Official Name: | Carrão |
Mapsize: | 250px |
Image Map1: | Igreja no Carrão.JPG |
Mapsize1: | 180px |
Subdivision Type: | Country |
Subdivision Name: | Brazil |
Subdivision Type1: | State |
Subdivision Name1: | São Paulo |
Subdivision Type2: | City |
Subdivision Name2: | São Paulo |
Government Type: | Subprefecture |
Leader Title: | Subprefect |
Leader Name: | Jorge Augusto Leme |
Area Total Km2: | 7.5 |
Population As Of: | 2000 |
Population Total: | 78.175 |
Population Density Km2: | 10.423 |
Blank Name: | HDI |
Blank Info: | 0.886 –high |
Website: | Subprefecture of Aricanduva |
Carrão (pronounced as /pt/) is an administrative district of the São Paulo, with 75,000 residents as of 2005. It belongs to the Aricanduva sub-prefecture.

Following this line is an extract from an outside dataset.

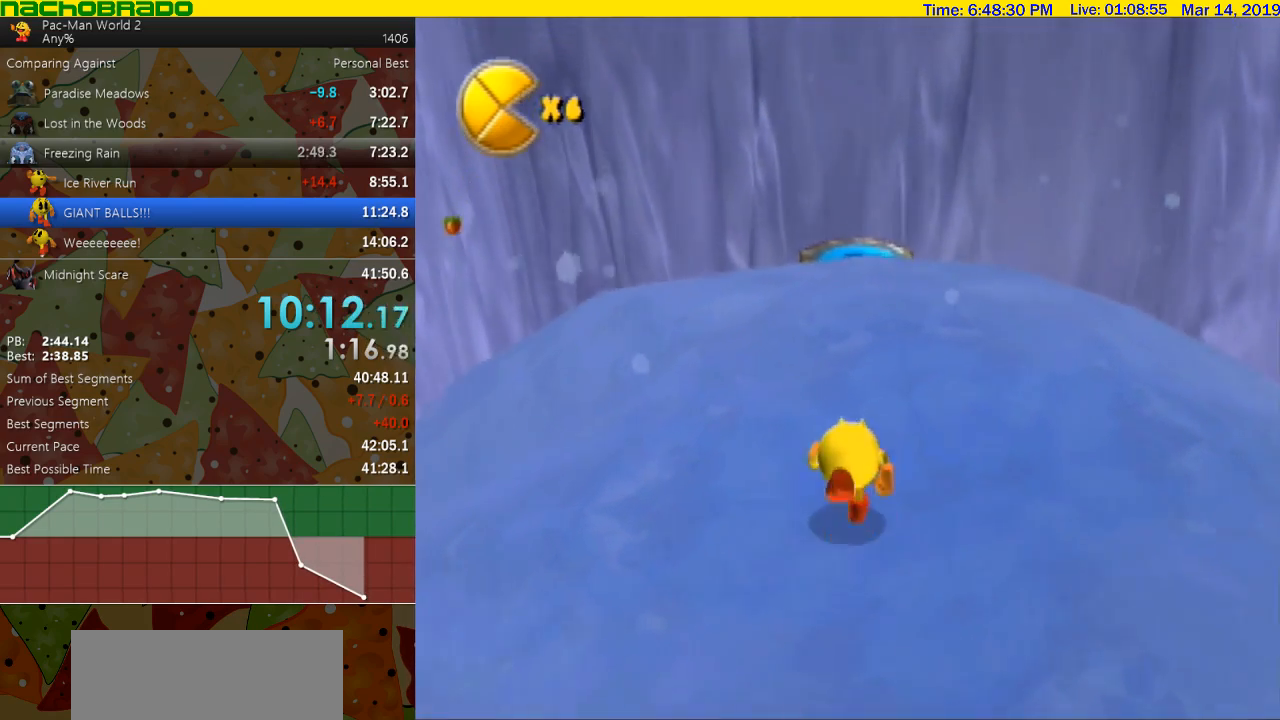
{"dt_ms": 500, "buttons": [], "left_stick": "up", "right_stick": "center", "events": []}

Carrão is located about 13 km east of the city's center. It is named after João José da Silva Carrão, a prominent public figure who owned most of the district's area at the end of the 19th century.[1]
In the 16th century, the area of the present district was crossed by the trail connecting the Indian villages of Piratininga and Biacica or Imbiacica (now Itaim Paulista, Vila Curuçá and part of Jardim Helena). That trail was also used by the early colonial explorers (bandeirantes). Some historians claim that the lands were part of the domain (sesmaria) granted by the Portuguese Crown to João Ramalho. One of the first permanent residents was in fact the explorer Francisco Velho, who settled along the Aricanduva, on land belonging to Brás Cubas.

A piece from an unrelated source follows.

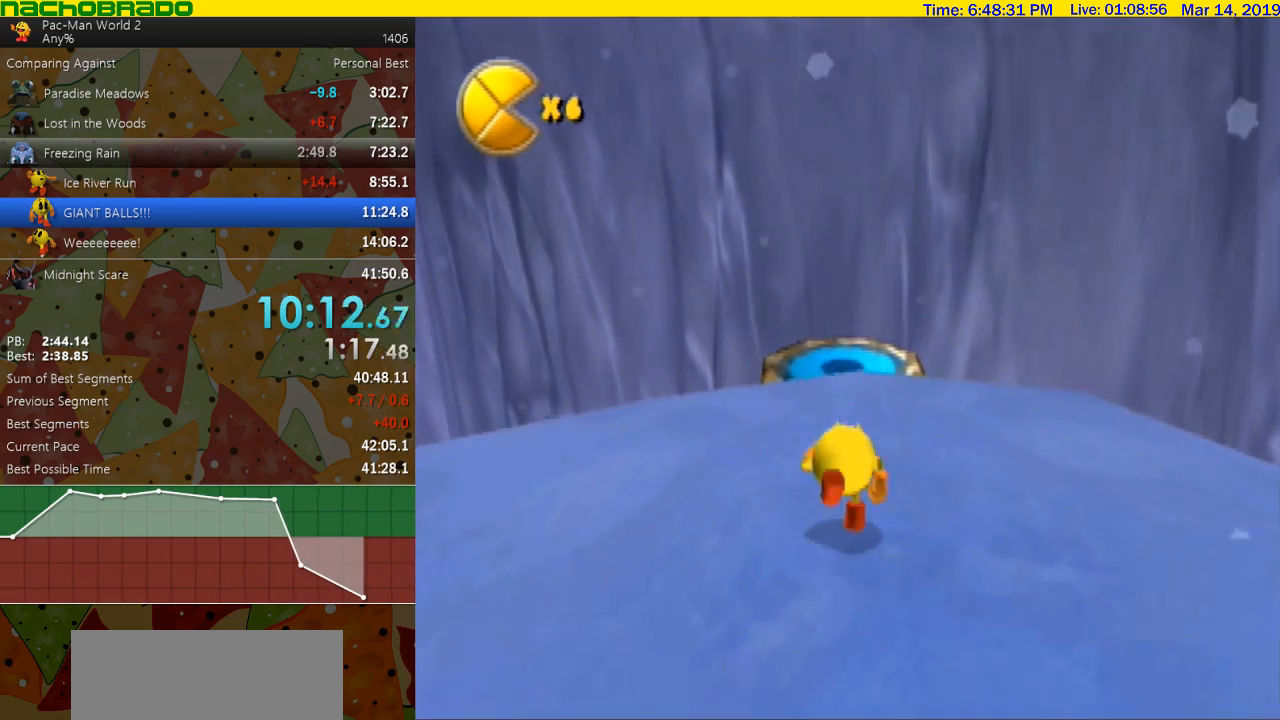
{"dt_ms": 500, "buttons": [], "left_stick": "up", "right_stick": "center", "events": [[433, "A", "down"], [483, "A", "up"]]}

Over the following centuries the region became occupied by large farms. The most famous was a property formerly called Tucuri or Bom Retiro, which was acquired in 1865 by Councillor Carrão and then became known as Chácara Carrão.
Around the turn of the 20th century, immigrant workers from Portugal, Italy, Spain, and later from Japan came to the area to work at Carrão's farm and at a wool mill, the Lanifícios Minerva S/A, built there in 1906 by Belgian entrepreneurs Paschoal Boronheid and Fernand Delcroix.. An urbanized borough, Vila Carrão, was established in 1917. Another major factor in the area's development was the installation in the 1930s of a large cotton mill, the Cotonifício Guilherme Giorgi, which at its height employed 2800 workers. The remaining lands of Chácara carrão were urbanized and became the boroughs of Vila Nova Manchester (1922), Vila Santa Isabel (1931), and Jardim Têxtil.[1]
By the 1950s the area which is now the Carrão district was almost entirely urbanized and integrated with the São Paulo urban area.
The Carrão district was created in 1991 by an act of then mayor Luiza Erundina.[1] Until then, the land was part of the Tatuapé district. It comprises the following neighborhoods: Carrãozinho, Chácara Santo Antonio, Chácara Califórnia, Vila Carrão, Vila Nova Manchester, Vila Santa Isabel, and Vila São Vicente.[2]
The new district boundaries deviated somewhat from the historical borough boundaries. In particular, the Carrão metro station, until then part of the Vila Carrão borough, is now in the Tatupé district.[1]
Carrão and the neighboring district of Vila Formosa share the Vila Formosa Cemetery (est. 1949). It is believed to be the largest cemetery in Latin America, with 780,000 m2 and more than 1,400,000 "permanent residents".